Steve laughs. “You want my car?” His laugh is hollow. “You’ll have to go get it from the trailer park.”
Mrs. Harrington eyes Eddie and Wayne like she’s putting pieces together he’d rather she not have. Even still, she turns away with an airy, “Come on, Richard.” When he doesn’t immediately follow her directions, she continues, “this isn’t the place.”
Mr. Harrington’s snarling like a dog, finger still raised in threat as he hisses, “this isn’t over,” before turning and striding through the door with enough careless force that his shoulder hits the frame with a meaty thwack. 
“See you next year, then!” Eddie calls, waving bitchily at their backs. 
They all stare at the open door, waiting for an attack that never comes until Mrs. Harrington’s heels stop echoing down the corridor. 
“What the hell was that?” Wayne asks gruffly. 
Steve’s jaw is clenched, as he glares out the open doorway, but at Wayne’s question, he slumps, stepping closer to Eddie until he can lay some of his weight onto Eddie’s shoulders. It hurts his ribs, but Eddie takes it gladly, wrapping his hand around Steve’s waist. 
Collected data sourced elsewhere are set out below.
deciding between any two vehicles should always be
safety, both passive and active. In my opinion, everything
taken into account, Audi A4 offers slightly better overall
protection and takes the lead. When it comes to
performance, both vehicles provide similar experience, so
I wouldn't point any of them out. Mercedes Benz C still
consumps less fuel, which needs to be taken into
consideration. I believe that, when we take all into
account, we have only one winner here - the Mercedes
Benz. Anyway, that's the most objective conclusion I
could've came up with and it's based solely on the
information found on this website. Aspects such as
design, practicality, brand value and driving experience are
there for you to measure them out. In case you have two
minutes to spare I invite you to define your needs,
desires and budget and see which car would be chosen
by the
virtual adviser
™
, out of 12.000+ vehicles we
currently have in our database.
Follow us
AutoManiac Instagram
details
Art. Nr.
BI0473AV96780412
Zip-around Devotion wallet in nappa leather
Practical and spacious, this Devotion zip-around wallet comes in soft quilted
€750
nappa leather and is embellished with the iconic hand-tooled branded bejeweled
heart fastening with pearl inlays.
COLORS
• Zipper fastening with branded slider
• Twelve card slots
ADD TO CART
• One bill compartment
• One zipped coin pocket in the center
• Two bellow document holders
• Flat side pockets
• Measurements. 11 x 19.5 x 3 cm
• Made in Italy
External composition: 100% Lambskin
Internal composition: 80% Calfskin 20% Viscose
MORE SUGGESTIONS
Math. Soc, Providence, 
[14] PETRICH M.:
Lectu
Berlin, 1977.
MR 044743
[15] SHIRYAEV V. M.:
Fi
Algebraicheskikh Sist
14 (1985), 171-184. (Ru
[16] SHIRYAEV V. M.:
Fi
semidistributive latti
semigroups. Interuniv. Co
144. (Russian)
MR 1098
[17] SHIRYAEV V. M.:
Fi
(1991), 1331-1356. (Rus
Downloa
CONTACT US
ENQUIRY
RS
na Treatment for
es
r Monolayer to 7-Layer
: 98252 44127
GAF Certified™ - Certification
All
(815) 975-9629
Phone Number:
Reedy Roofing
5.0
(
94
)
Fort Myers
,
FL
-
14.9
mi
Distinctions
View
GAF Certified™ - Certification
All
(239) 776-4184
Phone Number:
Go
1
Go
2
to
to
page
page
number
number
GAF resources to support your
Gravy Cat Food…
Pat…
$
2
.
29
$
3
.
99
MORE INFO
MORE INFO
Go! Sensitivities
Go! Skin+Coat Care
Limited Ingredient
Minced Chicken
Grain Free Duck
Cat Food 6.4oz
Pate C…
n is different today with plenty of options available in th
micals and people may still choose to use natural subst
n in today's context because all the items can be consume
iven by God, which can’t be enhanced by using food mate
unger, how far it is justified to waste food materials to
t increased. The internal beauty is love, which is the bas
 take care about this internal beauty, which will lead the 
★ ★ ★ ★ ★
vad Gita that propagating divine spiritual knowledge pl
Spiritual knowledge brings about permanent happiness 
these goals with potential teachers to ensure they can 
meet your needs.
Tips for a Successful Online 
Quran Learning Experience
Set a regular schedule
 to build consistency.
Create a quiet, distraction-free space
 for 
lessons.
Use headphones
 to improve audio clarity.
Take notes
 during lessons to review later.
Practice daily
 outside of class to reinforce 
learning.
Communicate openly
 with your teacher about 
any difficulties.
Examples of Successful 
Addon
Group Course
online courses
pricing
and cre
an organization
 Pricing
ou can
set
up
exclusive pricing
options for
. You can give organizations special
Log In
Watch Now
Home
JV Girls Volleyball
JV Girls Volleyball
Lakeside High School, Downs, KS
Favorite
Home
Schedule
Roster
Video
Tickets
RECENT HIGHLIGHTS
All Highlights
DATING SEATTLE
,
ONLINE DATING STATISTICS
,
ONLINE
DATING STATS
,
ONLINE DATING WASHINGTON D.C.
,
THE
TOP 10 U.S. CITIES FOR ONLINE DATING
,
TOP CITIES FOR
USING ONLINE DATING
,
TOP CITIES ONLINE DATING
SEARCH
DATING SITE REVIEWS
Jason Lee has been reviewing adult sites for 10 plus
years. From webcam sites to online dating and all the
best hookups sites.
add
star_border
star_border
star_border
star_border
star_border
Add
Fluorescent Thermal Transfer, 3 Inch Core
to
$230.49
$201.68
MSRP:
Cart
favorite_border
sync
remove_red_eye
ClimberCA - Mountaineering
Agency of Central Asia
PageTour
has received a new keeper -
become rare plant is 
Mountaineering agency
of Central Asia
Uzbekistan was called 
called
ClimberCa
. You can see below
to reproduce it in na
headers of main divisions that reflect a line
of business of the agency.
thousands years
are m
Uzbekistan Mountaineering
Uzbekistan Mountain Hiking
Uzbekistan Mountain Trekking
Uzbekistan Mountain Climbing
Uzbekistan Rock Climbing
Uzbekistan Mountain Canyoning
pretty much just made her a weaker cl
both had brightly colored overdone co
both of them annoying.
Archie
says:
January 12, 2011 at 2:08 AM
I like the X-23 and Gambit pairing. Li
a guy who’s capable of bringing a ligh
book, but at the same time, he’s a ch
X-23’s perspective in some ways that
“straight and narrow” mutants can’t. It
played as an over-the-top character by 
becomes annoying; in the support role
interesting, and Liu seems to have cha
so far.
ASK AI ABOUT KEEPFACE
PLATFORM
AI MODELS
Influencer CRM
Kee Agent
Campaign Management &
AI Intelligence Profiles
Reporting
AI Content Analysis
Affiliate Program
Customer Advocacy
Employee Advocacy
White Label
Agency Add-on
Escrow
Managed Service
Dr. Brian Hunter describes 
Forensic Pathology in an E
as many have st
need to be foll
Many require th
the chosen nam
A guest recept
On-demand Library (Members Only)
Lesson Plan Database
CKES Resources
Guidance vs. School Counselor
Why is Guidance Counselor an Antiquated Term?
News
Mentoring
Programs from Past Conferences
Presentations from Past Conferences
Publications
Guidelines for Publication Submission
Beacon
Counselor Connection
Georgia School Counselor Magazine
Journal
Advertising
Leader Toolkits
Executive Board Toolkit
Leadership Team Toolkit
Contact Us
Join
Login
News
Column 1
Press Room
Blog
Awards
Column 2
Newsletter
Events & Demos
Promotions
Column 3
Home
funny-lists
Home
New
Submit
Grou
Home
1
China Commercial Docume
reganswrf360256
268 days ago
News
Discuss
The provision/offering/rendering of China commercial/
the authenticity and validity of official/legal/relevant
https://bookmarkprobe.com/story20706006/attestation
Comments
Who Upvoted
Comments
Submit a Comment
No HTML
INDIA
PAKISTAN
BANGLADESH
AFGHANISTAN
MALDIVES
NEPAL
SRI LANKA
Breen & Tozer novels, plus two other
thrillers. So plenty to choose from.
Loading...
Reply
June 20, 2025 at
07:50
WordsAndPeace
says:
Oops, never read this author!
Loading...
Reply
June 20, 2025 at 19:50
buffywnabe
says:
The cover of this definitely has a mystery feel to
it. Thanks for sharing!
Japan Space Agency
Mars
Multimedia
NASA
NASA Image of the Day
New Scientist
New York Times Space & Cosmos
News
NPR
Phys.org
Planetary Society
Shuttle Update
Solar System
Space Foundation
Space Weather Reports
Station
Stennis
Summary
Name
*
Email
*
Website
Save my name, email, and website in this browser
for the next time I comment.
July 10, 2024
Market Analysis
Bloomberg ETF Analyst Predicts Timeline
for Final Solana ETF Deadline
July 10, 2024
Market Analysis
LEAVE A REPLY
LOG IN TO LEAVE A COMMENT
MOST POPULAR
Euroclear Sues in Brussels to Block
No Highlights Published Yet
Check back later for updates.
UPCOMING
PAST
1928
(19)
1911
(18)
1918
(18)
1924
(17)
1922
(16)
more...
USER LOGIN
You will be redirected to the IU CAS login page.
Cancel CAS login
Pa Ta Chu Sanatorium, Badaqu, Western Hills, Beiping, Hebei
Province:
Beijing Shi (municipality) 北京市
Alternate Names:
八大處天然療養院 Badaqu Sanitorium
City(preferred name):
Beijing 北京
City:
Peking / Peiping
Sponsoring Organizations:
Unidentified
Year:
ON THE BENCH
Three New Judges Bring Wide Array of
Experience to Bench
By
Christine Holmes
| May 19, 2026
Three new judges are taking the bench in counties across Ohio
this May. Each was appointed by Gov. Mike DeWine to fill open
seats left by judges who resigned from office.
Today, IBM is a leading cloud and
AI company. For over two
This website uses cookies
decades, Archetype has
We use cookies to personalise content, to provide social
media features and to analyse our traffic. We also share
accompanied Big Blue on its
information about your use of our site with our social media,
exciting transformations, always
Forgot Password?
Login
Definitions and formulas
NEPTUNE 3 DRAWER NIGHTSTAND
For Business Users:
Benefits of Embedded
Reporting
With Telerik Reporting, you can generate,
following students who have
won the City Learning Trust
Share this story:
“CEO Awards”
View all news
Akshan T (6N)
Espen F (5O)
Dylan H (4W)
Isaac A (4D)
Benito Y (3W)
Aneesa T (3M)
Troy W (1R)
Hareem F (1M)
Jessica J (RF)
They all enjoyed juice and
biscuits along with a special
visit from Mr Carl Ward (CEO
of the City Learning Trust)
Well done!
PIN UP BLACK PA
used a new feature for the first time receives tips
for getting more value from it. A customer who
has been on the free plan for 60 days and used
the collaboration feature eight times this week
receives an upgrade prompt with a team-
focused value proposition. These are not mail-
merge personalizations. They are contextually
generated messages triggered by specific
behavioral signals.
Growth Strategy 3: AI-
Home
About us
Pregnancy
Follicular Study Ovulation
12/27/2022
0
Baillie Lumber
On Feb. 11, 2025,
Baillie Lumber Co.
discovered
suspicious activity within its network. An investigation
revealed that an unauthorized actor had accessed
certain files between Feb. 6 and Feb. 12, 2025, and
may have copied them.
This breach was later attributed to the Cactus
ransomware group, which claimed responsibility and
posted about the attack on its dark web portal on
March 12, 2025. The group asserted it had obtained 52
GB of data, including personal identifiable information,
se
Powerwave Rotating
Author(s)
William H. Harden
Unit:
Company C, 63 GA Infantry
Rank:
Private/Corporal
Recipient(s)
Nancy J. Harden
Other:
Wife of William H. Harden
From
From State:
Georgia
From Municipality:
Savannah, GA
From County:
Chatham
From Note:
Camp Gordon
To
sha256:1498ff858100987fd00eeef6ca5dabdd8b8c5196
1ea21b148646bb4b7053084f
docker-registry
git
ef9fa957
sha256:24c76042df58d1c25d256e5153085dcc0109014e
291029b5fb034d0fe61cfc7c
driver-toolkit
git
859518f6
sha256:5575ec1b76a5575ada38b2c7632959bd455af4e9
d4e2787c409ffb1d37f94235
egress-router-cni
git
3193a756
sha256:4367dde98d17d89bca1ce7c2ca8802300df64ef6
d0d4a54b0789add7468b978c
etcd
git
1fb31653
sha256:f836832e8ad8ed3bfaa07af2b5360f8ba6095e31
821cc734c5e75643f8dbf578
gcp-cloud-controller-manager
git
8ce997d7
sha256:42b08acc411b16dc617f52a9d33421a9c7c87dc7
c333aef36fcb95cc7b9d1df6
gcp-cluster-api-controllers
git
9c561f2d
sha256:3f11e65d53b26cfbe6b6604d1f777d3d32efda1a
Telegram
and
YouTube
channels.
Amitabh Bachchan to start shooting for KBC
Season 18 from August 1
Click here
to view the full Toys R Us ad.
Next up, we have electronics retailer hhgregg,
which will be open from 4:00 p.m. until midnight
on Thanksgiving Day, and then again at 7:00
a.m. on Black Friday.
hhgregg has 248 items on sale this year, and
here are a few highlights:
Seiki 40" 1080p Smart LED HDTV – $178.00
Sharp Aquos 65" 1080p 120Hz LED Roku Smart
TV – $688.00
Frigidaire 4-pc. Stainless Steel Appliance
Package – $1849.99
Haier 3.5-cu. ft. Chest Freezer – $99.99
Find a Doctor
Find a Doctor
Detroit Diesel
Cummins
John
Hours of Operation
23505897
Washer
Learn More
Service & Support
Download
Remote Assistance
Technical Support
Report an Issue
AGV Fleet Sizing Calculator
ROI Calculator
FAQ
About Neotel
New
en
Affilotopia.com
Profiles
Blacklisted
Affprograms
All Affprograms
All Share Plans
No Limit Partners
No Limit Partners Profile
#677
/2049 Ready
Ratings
“Just the usual,” Steve says, sounding exhausted. 
Wayne eyes him critically as Steve avoids his gaze. Eddie squeezes Steve’s side, flickering his fingers against his waist just to feel him wriggle against the feeling. 
“Alright, kid,” Wayne says, reaching out to squeeze both their shoulders comfortingly. Steve slumps further into Eddie who gladly takes his weight. “I think it’s about time we all get home.”
Eddie smiles, bumping his hip into Steve. 
He was already home. After all, Steve’s right here.